Brooks left almost ten months ago, on a cold day, much like tonight, I suppose. It was so cold that we kept Little B in the car while we waited for the moment when we had to say goodbye. It’s never easy saying goodbye, and I won’t lie, experience hasn’t really taught me much about how to ease the pain, at that particular moment. And in a lot of ways, I’m not sure that I’d want it eased. It surely is what it is.

Tomorrow is our ten year anniversary. And like most of the anniversaries before this one, Brooks and I will spend the day far apart from the other. Ten years sounds like a long time, but it’s gone by so incredibly fast, when I really think about it. We were baby cats when we married. Still baby cats when we had our littlest Brooks. And I’m certain we still have a lot to learn in life.

I’m grateful that ten years of marriage, five deployments, two moves, and a Little Brooks have left us stronger and more in love than that day we both said I do. It wasn’t always easy. There were moments when I miserably failed at being Brooks’s wife and best friend, moments he failed too. But our moments of being each other’s perfect half have truly outweighed any of the less than stellar moments.

There was a particular moment, during Brooks’s second deployment when I found myself so tired of the deployments, with no break in sight (and in hindsight, I had three more to go through), that I I wailed like a baby. In my defense, I was at a bar with some of Brooks’s family members, and I certainly don’t hold my liquor very well. And we were all dancing and it made me so sad and I was just so tired of living my life without him, when all we’d wanted since we’d met was to never spend a moment apart. And so I wept.

I remember, later, when I sobered up, thinking that I was weak, and failing at this marriage thing. I was tired, mentally and physically. I missed my beau, but I knew that when he returned it wasn’t going to be easy either, and even that made me tired, because Brooks always knew even before coming home that he was going to leave again, and it always screwed with his head. And I didn’t know how to fix it, how to make it better, and so I felt like a failure.
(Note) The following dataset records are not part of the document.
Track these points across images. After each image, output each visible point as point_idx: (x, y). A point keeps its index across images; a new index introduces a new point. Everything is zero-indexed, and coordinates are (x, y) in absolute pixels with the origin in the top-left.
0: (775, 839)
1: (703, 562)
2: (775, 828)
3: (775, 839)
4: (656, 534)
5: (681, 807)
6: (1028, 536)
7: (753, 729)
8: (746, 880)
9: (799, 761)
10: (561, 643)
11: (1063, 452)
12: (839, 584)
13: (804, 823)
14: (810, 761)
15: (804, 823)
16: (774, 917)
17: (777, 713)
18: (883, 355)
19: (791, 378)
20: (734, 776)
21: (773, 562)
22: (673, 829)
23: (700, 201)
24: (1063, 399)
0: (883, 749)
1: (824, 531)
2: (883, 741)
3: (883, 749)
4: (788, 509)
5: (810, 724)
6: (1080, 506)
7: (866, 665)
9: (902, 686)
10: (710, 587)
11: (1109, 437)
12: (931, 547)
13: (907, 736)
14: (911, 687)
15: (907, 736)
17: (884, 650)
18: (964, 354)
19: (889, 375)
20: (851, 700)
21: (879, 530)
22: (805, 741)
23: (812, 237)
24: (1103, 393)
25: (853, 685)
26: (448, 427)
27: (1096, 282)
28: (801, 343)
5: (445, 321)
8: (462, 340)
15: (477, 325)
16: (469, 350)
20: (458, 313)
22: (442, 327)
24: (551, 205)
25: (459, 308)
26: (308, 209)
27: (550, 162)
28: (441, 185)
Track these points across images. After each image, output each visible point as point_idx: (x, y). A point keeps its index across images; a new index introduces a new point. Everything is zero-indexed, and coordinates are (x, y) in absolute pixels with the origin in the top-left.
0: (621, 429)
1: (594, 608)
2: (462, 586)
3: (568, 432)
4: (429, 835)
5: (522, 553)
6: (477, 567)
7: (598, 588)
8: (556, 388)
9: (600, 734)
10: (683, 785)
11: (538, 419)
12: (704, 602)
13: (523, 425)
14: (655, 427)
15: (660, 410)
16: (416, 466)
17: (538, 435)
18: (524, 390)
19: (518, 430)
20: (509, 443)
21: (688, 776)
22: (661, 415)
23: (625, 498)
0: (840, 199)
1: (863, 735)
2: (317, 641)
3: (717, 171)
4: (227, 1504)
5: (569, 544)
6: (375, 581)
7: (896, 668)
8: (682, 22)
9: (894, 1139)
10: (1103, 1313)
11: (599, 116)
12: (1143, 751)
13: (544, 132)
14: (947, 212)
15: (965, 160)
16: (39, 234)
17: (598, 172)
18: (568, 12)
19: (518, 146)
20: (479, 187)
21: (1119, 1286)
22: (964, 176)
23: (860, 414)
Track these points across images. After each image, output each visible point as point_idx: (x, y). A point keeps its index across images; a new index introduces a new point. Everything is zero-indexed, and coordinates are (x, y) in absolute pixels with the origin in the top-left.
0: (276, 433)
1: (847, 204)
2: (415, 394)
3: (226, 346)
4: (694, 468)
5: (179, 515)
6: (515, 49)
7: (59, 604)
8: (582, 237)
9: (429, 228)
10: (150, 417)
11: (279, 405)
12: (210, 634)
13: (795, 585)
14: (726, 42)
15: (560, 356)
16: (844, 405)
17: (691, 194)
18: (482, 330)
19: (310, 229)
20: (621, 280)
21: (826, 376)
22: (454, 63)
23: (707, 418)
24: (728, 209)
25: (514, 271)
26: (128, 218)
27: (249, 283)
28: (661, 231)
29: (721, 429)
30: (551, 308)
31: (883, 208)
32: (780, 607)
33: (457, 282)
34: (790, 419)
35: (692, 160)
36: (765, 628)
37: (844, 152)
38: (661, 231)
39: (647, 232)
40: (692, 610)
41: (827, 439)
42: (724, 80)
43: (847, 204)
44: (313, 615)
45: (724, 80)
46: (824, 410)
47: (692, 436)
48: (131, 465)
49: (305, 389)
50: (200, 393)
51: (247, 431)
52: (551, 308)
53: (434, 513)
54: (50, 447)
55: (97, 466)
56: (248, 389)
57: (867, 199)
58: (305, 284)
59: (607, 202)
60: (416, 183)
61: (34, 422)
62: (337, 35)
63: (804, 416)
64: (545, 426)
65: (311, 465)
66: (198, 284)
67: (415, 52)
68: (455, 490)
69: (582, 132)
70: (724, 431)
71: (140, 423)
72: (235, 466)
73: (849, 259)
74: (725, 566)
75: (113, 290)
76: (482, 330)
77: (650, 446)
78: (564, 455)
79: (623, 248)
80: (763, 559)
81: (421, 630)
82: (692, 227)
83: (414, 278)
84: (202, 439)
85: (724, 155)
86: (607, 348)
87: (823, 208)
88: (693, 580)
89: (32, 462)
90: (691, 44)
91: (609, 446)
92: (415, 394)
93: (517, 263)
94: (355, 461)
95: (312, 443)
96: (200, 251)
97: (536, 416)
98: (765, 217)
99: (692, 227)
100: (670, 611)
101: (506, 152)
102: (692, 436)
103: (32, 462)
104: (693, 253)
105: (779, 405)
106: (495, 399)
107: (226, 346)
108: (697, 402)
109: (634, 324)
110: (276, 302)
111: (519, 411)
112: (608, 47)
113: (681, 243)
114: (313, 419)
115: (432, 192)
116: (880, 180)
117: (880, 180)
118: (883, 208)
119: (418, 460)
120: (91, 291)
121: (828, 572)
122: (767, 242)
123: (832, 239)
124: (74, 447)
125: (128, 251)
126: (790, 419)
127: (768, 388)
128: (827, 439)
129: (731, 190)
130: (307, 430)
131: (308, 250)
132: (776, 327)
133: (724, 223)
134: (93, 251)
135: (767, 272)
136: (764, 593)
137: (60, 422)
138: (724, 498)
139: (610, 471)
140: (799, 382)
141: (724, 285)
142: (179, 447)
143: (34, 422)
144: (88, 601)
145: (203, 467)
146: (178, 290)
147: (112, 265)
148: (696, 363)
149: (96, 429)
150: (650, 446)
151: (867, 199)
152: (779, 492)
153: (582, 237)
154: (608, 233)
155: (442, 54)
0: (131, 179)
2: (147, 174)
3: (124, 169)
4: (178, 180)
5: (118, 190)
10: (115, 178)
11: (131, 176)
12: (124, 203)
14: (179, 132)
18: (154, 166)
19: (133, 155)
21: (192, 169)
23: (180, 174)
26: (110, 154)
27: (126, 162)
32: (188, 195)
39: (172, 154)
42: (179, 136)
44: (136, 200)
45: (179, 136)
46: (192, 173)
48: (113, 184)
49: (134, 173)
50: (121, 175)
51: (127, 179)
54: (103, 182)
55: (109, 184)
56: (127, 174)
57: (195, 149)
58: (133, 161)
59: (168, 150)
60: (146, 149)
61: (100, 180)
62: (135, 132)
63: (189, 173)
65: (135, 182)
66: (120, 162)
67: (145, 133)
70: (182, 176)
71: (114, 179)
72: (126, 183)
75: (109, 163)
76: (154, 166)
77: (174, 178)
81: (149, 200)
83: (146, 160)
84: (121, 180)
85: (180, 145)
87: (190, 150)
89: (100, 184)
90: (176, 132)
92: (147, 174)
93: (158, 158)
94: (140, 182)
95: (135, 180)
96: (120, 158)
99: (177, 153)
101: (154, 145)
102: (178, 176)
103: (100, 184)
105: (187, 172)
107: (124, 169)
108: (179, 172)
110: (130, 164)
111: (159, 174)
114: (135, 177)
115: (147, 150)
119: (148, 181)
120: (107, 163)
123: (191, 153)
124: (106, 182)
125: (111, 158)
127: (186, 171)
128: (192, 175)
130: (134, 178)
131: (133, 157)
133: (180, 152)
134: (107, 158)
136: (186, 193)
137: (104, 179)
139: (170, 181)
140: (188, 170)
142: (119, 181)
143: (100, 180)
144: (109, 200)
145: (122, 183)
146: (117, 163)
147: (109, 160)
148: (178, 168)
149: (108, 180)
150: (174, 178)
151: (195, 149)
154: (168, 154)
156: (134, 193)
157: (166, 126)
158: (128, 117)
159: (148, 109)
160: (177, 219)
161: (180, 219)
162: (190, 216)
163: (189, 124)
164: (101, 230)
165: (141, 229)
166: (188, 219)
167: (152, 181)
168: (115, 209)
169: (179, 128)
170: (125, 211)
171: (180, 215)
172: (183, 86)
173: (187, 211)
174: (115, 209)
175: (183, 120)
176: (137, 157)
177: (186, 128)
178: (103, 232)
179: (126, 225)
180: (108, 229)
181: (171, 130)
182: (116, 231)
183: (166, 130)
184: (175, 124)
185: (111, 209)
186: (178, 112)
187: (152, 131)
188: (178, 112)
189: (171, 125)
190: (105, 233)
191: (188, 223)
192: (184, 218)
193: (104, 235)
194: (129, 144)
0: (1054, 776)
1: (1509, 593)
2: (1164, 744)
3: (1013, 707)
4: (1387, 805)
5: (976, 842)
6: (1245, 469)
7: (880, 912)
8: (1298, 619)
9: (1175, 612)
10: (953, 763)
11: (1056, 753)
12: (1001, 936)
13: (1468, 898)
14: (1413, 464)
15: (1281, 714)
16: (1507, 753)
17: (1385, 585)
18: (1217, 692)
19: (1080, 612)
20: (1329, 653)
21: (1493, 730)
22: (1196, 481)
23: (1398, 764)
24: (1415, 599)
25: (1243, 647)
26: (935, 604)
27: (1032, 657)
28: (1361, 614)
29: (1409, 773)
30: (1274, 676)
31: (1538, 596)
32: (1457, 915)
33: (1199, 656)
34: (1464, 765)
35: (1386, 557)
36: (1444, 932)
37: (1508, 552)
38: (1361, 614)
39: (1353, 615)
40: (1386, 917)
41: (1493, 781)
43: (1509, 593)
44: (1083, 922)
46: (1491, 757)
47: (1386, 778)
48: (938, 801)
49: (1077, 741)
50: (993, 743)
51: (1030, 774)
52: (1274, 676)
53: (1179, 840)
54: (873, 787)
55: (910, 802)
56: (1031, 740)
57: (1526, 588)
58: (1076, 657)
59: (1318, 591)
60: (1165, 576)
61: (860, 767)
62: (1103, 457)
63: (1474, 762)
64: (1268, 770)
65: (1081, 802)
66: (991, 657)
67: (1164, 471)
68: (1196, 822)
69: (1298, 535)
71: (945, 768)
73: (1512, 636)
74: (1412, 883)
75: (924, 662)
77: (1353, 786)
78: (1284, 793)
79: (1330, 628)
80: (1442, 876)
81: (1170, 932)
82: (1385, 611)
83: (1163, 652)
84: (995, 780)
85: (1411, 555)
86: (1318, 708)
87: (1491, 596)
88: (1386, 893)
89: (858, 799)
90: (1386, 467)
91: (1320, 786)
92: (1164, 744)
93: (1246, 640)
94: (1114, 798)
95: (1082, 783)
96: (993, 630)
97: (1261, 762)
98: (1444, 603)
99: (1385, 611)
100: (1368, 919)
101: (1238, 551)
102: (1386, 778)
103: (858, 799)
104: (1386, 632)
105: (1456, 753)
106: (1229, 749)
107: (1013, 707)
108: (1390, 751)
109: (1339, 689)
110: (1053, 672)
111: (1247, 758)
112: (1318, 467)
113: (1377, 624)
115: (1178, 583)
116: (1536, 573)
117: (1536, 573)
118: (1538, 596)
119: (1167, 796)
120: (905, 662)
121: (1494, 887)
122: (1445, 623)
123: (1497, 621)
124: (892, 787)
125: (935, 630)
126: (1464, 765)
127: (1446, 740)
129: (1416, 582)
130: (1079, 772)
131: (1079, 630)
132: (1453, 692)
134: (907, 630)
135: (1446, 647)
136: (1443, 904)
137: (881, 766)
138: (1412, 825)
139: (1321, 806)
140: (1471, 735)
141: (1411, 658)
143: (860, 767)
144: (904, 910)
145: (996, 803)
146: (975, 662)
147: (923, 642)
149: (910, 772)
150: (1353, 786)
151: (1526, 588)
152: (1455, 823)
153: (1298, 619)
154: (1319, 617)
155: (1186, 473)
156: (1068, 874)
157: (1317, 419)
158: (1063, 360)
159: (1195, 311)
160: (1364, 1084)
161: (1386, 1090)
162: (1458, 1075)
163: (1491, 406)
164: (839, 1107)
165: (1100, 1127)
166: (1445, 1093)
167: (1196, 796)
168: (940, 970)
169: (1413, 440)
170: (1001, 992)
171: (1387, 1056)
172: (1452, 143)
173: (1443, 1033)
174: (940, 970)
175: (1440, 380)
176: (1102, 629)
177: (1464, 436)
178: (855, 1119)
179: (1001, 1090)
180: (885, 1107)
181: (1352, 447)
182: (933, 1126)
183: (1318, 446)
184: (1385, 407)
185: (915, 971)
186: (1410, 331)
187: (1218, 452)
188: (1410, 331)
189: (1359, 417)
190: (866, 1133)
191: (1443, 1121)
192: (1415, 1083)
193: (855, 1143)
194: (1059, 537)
When I stopped fighting what I couldn’t change things certainly got better. And realizing that being tired was okay gave me the peace to live life without over analyzing what was certainly natural. Those early deployments were like navigating through a crazy, scary forest with no moon in sight to light the way. All the spouses around me were doing their best to hide the fact that we were all going through the same thing, because we thought our situations were unique, and really, if we’d been less prideful, we’d have had some comfort in knowing it was pretty darn normal and that things were really going to be okay.

So, even though I find myself tired lately, I know there isn’t anything to be read into it. I’m human. Missing My Brooks is a good thing, even when it’s so painful it physically hurts. It doesn’t mean I’m weak or can’t handle a sixth deployment (though I certainly hope we get a bit of a break before our next long goodbye). It doesn’t mean that I’m unhappy with our life or upset with Brooks’s service. It just means I’m human.

Because I know the truth.

I know that ten years of marriage, the good days and the bad, have shaped us, in a good way. I know that as bone tired as I am that tomorrow will be a better day. I’m lucky enough to be married to an amazing man who makes me laugh and smile and count my blessings. Who is never stingy with his words, has patience to spare, and who, aggravatingly enough, is always, always right. Who is missed beyond measure, always.

I’m looking forward to the next ten years, a lifetime after that.

For now, I’m looking forward to our latest homecoming, a true gift since it comes sooner than we’d expected.

As always, life remains sweet, regardless of the circumstance.